Finally completed the Data Journalism course, and was a bit surprised that I aced the final quiz: I did most of it in the first week, but then didn’t get back to it until the final day to complete it.
As mentioned in a previous post, there were five modules:-
- Data journalism in the newsroom
- Finding data to support stories
- Finding story ideas with data analysis
- Dealing with messy data
- Telling stories with visualisation
The first module did have a bit of fluff and the end-of-module quiz had some questions that I thought had no real value. I mean, is it really essential to know how many data journalists work for the Wall Street Journal? Good to set the context for the course though.
The second module covered much ground I was already familiar with:-
- major websites that publish data you are likely to be interested in e.g. Government, EU, UN etc
- using RSS newsfeeds, email alerts and Google Alerts to keep informed of new data published by sites you are interested in
- using advanced search feature in Google
But then there was a section on scraping. Google Drive spreadsheet has a really neat ImportHTML function that can put the content of an HTML table into a spreadsheet. There were also some other tools suggested: OutWit Hub, import.io, Chrome extension scraper and Scraper Wiki.
Apparently I’m not alone in being a data journalist that doesn’t like maths: the third module provided a really handy cheatsheet, with the rest giving you a pretty good grounding in Excel, covering filtering, sorting, formulae, variables and pivot tables. So a good refresher.

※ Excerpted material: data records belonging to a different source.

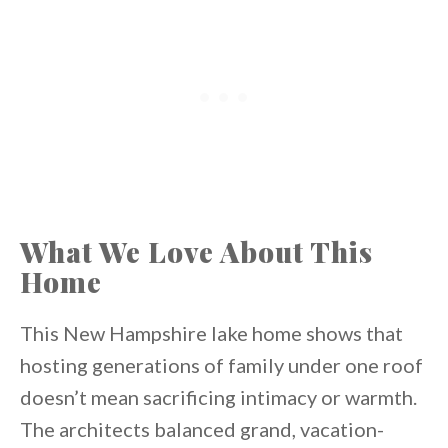
What We Love About This
Home
This New Hampshire lake home shows that
hosting generations of family under one roof
doesn’t mean sacrificing intimacy or warmth.
The architects balanced grand, vacation-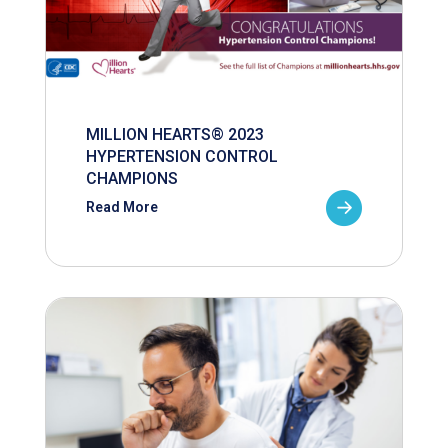
MILLION HEARTS® 2023
HYPERTENSION CONTROL
CHAMPIONS
Read More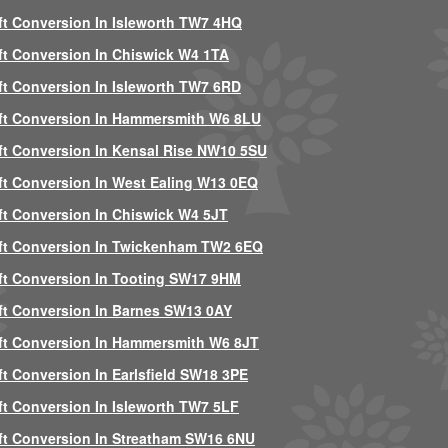
ft Conversion In Isleworth TW7 4HQ
ft Conversion In Chiswick W4 1TA
ft Conversion In Isleworth TW7 6RD
ft Conversion In Hammersmith W6 8LU
ft Conversion In Kensal Rise NW10 5SU
ft Conversion In West Ealing W13 0EQ
ft Conversion In Chiswick W4 5JT
ft Conversion In Twickenham TW2 6EQ
ft Conversion In Tooting SW17 9HM
ft Conversion In Barnes SW13 0AY
ft Conversion In Hammersmith W6 8JT
ft Conversion In Earlsfield SW18 3PE
ft Conversion In Isleworth TW7 5LF
ft Conversion In Streatham SW16 6NU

With my background in databases and SQL, I was impressed with the fourth module: covered many of the different data issues I’ve come across supporting commercial databases such as duplicates, missing data, typo errors, and date formats. Unsurprisingly, Excel was highlighted as a useful tool – database management systems and SQL was mentioned at the end if you wanted to take it further and/or need to work with bigger data sets. However, this module was where I picked up one of the most interesting of the tools covered: OpenRefine (formerly GoogleRefine). It has a fascinatingly wide range of features to import, format and cleanse data from a wide range of formats. It can do a lot of things that I don’t think you can do with a spreadsheet and has a number of algorithms that can help identify and correct typos. The downside of OpenRefine is that it is a web application that you run on your own machine through a web browser, so if you’re dealing with a big data set on a mediocre computer you may start having performance problems.

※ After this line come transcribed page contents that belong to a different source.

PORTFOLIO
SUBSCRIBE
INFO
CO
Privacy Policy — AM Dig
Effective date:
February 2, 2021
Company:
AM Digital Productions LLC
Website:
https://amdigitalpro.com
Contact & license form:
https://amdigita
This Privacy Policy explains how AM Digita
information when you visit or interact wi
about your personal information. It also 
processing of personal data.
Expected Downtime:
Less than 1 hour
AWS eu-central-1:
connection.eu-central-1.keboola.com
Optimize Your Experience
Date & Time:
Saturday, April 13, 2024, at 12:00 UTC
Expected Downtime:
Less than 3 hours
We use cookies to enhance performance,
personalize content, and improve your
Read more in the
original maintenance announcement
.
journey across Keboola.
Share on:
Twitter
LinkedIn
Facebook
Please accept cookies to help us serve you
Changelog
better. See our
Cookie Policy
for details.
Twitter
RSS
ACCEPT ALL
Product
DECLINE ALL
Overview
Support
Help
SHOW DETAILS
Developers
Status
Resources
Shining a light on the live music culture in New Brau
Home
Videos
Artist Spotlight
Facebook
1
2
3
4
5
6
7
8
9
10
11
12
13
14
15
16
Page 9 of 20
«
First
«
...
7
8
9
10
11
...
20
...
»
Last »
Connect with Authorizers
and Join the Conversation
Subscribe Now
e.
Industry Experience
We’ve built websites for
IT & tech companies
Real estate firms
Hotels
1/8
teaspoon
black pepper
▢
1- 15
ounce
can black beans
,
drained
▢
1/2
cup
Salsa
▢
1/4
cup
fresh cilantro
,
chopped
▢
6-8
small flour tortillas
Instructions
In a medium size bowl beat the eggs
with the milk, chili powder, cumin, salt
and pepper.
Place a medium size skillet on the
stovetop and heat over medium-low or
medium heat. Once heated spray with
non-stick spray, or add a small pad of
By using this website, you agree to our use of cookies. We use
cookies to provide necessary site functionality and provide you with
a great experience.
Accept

The final module provided a pause for thought about creating appropriate graphics to help tell the news story. The tool of choice was Adobe Illustrator, so for me it was more about showing what could be done and what you should consider when doing so.
As a whole, the course does indeed appear to cover everything a budding one-man data journalist should know and opening up areas for further exploration. I started the course knowing it was a basic introduction to data journalism, so would be covering things that I already have a much deeper experience of. It was well worth doing though – I certainly found some new tools and knowledge that I’m sure will help me as a data blogger and will no doubt help many others who have taken the time to do the course. They are planning to run the course again, and I highly recommend it.